16.08.2019, 14:12
Immer wieder werden wir gefragt, ob es denn wirklich die komplette Beitragsfreiheit sein muss? Ob diese nicht auch die Besserverdienenden entlastet? Und ob Beitragsfreiheit mit gleichzeitiger Qualitätssteigerung denn überhaupt funktionieren kann?
Ja. Ja. Und ja. Damit die Beitragsfreiheit seine ganze Wirkung entfalten kann, sollte sie im besten Fall gleichzeitig für alle Betreuungsformen von Krippe bis Hort umgesetzt werden. Selbstverständlich würde die Beitragsfreiheit auch die Besserverdienenden im Land betreffen - vor allem aber entlastet sie den größten Teil der Beitragszahler, die Mittelschicht. Und ganz klar schließen sich Beitragsfreiheit und Qualitätsentwicklung nicht aus, vielmehr ist das eine Frage der Umsetzung.
Wichtigster Grund für die komplette Beitragsfreiheit ist aber ein anderer:
Kindertagesbetreuung ist Bildung - und diese soll entsprechend unserer Landesverfassung für alle gleichermaßen zugänglich sein.
Wir brauchen in unserer Gesellschaft ein anderes Verständnis von der Kindertagesbetreuung: Das verstaubte Bild von “Aufbewahrungsorten” gehört in die Archive.
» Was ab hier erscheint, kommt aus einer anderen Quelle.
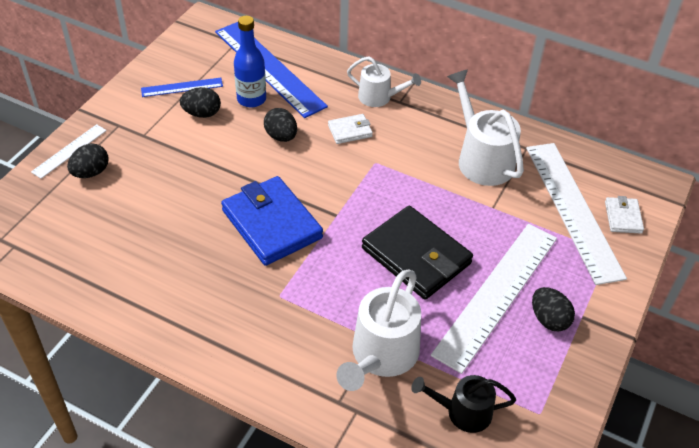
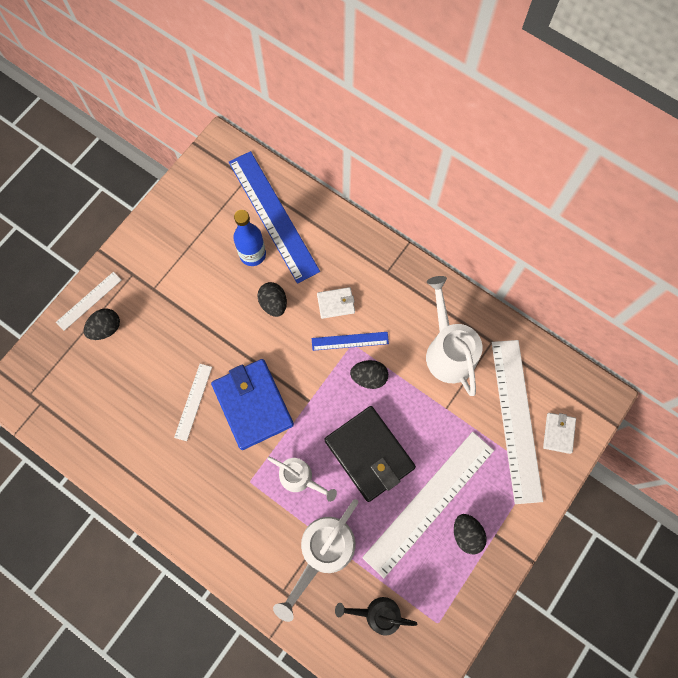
camera: 10 degrees right, 25 degrees up
(182, 87) = (192, 232): blue ruler -> blue ruler (350, 341)
(201, 228) = (193, 401): none -> white ruler
(202, 114) = (206, 268): black egg -> black egg (369, 377)
(379, 97) = (369, 264): white watering can -> white watering can (300, 478)

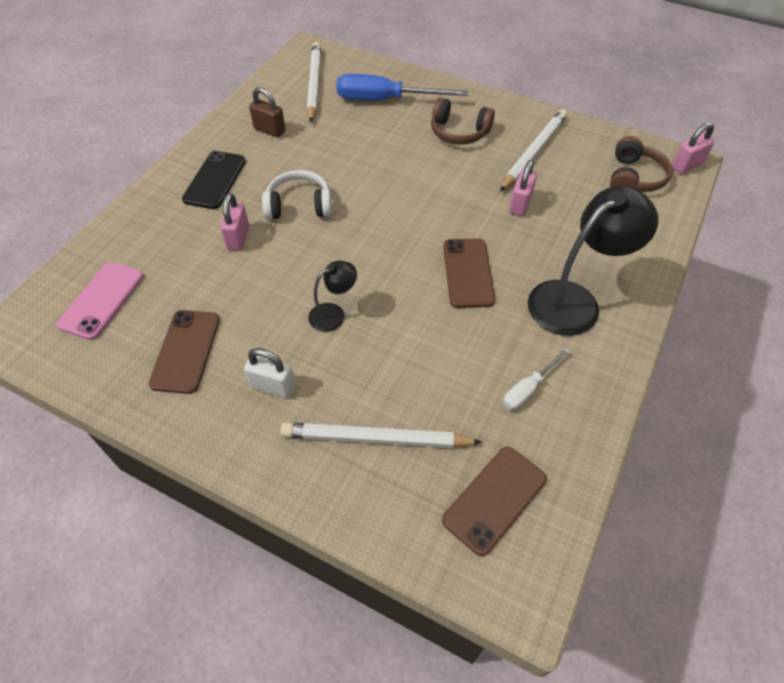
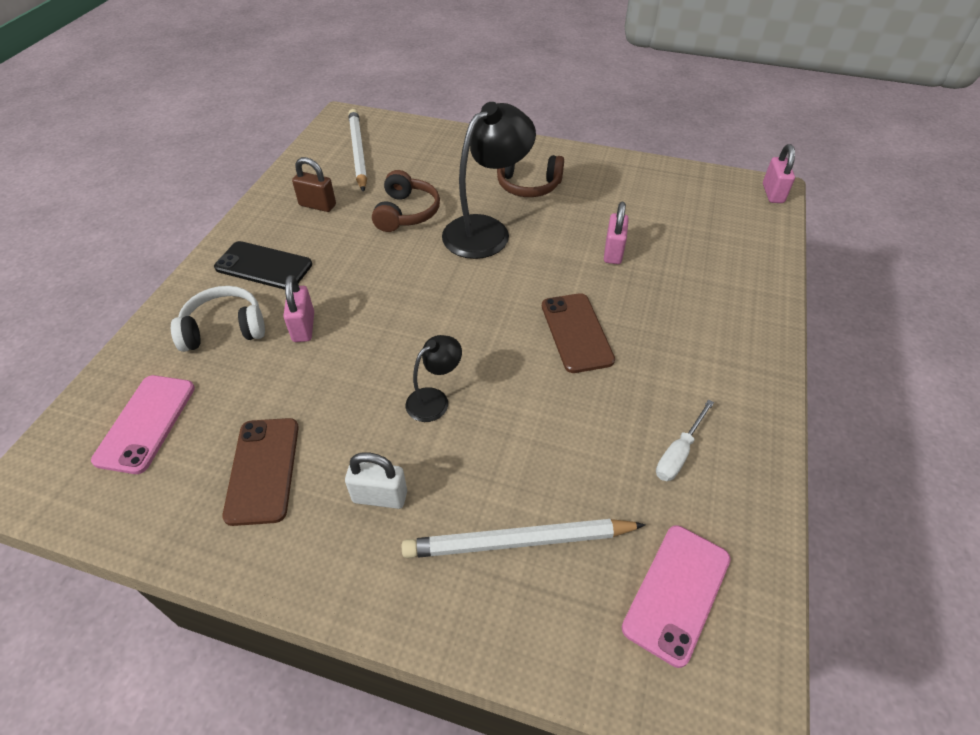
camera: 10 degrees left, 5 degrees down
(215, 180) = (264, 266): black phone -> black phone turned 75 degrees counterclockwise
(299, 205) = (368, 282): white headphones -> white headphones (224, 329)
(385, 100) = (441, 161): blue screwdriver -> none
(494, 499) = (676, 592): brown phone -> pink phone
(534, 152) = (613, 197): white pencil -> none
(574, 300) = (700, 347): black lamp -> black lamp (486, 230)
(634, 178) = (723, 211): brown headphones -> brown headphones (406, 213)
(687, 166) = (772, 193): pink padlock -> pink padlock turned 45 degrees counterclockwise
Über die letzten Jahre hat sich im Forschungsbereich Frühkindliche Bildung im Blick auf unsere Kinder und ihre Entwicklung anbelangt viel getan. Ergebnisse daraus haben längst Einzug in die Kindertagesstätten genommen. Sie sind der Ort, wo fundamentale Fähigkeiten wie Konflikt-, Kritik- und auch Teamfähigkeit spielerisch entwickelt werden. Diese sind von großer gesellschaftlicher Relevanz. Die Kinder von heute sind die Gesellschaft von morgen. Davon profitieren wir alle: Sie übernehmen Verantwortung in dieser Gesellschaft für sich und uns und darum sollte ihre Bildung auch eine gemeinschaftliche Aufgabe sein.
Wir glauben auch, dass für eine funktionierende Gesellschaft niemand benachteiligt werden sollte. Wir Eltern geben unsere Kleinen in Betreuung, um unserer Verantwortung in der Gemeinschaft gerecht zu werden und z.B. arbeiten zu gehen. Wenn Brandenburger Eltern ihre Kinder z.B. wegen der Nähe zur eigenen Arbeit in Berlin betreuen lassen, so werden die Brandenburger Eltern hier benachteiligt, da sie für die Kindertagesbetreuung zahlen müssen, Berliner Eltern aber nicht. Wenn wir in den Kommentaren zur Petition lesen, dass es Brandenburger Familien gibt, die sich wegen der zum Teil extrem hohen Betreuungsgebühren gegen ein weiteres Kind entscheiden oder eines ihrer Kinder etwa aus dem selben Grund den Hort nicht besuchen kann, können wir nur sagen: Das darf nicht sein!
Wir haben die Chance, Brandenburg jetzt mit einem herausragenden neuen Kita-Gesetz zu einem Vorreiter zu machen und attraktiv für den Zuzug zu gestalten. So lassen sich mit verbesserten Arbeitsbedingungen in den Einrichtungen bestimmt auch Erzieher/-innen aus anderen Ecken des Bundeslandes nach Brandenburg holen (und somit der Fachkräftemangel angehen). Dank wegfallender Beitragsberechnungen, Einkommensprüfungen und Bescheiderstellungen reduziert sich der bürokratische Aufwand immens. Und auch die Gerichte werden entlastet, da es kaum mehr einen Grund geben dürfte, das sich Eltern, Träger, Kommunen oder das Land gerichtlich streiten müssen.